With his positive attitude in mind, many might ask why Karageorge went down the path he did.
Multiple reports said Karageorge’s family was concerned that he could have been disoriented when he went missing because of a history of concussions. He reportedly sent his mother a text shortly before disappearing saying: “Sorry if I am an embarrassment, but these concussions have my head all f—– up.”
Bennett said some players were aware that Karageorge had a history of concussions, but added that never seemed to be affecting his mood.
“A few of us knew that he had a lot of concussions, but we never knew that he was depressed or anything like that,” Bennett said. “I think he was the most positive out of everybody, which goes to show you can’t tell unless someone speaks up. There’s no way to notice it, and Kosta was always positive, always thankful, so appreciative of everything that football gave him and that everybody in his life gave him.”
Bennett said Karageorge didn’t report his concussion symptoms, despite teammates encouraging him to sit out if he needed.
Decker said he’s aware of the dangers playing football involves, especially when it comes to head injuries.
“It is scary, and I’d be lying if I said I hadn’t thought about things like that before,” he said. “But it’s real, and you have to realize that when you put that helmet on and go out there and play.”
Elflein agreed that he’s aware of the risks, but stressed that the OSU coaching and medical staff do everything necessary to keep players safe.
“Coach would always say, ‘take care of your body,’” Elflein said. “And we have different ways of taking care of your body. And you gotta make sure you stay up on all of that, if you have any signs or symptoms our medical staff is the best in the country.”
Elflein said he’d never heard Karageorge talk about concussion-related issues.
Concussions aside, the Buckeyes will have to move on without one of their friends and teammates. With that in mind, Elflein, Decker and Bennett all said the 2014 team is the tightest group they’d ever been around.
“Without a doubt this is like the closest team that I’ve been on,” Decker said. “Closer to a family than any other team I’ve been on. It’s just sad that he — things ended up the way they did.”
After the high of beating rival Michigan on Saturday was coupled with the low of learning of a teammate’s death on Sunday, the Buckeyes have a matter of days before they are set to return to the field. And when they do return to the field, a Big Ten Championship will be on the line.
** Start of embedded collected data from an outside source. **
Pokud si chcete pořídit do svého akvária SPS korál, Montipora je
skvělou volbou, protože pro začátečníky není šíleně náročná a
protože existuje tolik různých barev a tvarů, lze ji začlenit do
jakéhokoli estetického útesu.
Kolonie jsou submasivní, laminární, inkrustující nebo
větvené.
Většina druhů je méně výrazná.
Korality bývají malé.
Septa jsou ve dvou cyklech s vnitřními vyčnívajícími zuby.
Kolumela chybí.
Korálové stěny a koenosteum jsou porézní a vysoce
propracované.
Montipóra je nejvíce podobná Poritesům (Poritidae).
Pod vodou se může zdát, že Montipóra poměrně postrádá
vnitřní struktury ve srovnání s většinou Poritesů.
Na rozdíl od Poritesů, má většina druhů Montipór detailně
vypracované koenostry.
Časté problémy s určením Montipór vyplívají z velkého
OSU is scheduled to play Wisconsin on Saturday in the conference title game at Lucas Oil Stadium in Indianapolis. Kickoff is set for 8:17 p.m.
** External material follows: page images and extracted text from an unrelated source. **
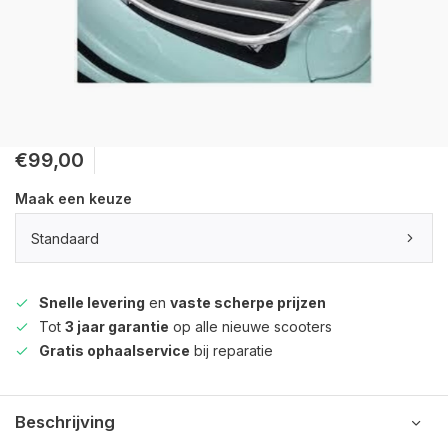
€99,00
Maak een keuze
Standaard
Snelle levering
en
vaste scherpe prijzen
Tot
3 jaar garantie
op alle nieuwe scooters
Gratis ophaalservice
bij reparatie
Beschrijving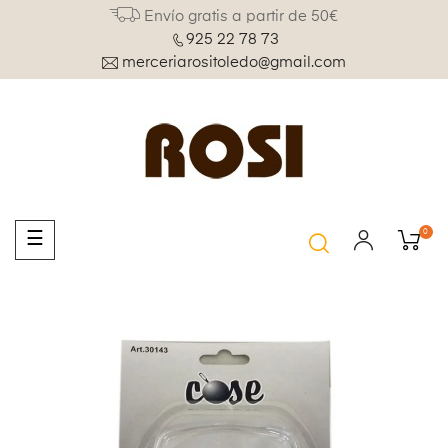
Envío gratis a partir de 50€
925 22 78 73
merceriarositoledo@gmail.com
0
Navegación
☰
de
palanca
Even after Karageorge’s death, Elflein stressed that the Buckeyes are looking forward to taking on the Badgers.
“Definitely, yeah. Playing for a Big Ten championship, so definitely want to go play that one,” he said.
Elflein added that Karageorge’s death puts football in perspective, and adds more focus to what is happening off the field. He said that makes him consider more than he might have before when thinking about the remainder of the season.
“It just makes me think of Kosta and what he would want,” Elflein said. “And I already told you what kind of guy he was, and thinking about that he wouldn’t want us to go downhill from this. Kosta wants us to win that game, and beat them and win a ring. And get Kosta a ring, he deserves it because he’s put in the work to deserve that.
“I just kind of think of ‘what would Kosta want?’ He wants a championship, so we’re gonna get it.”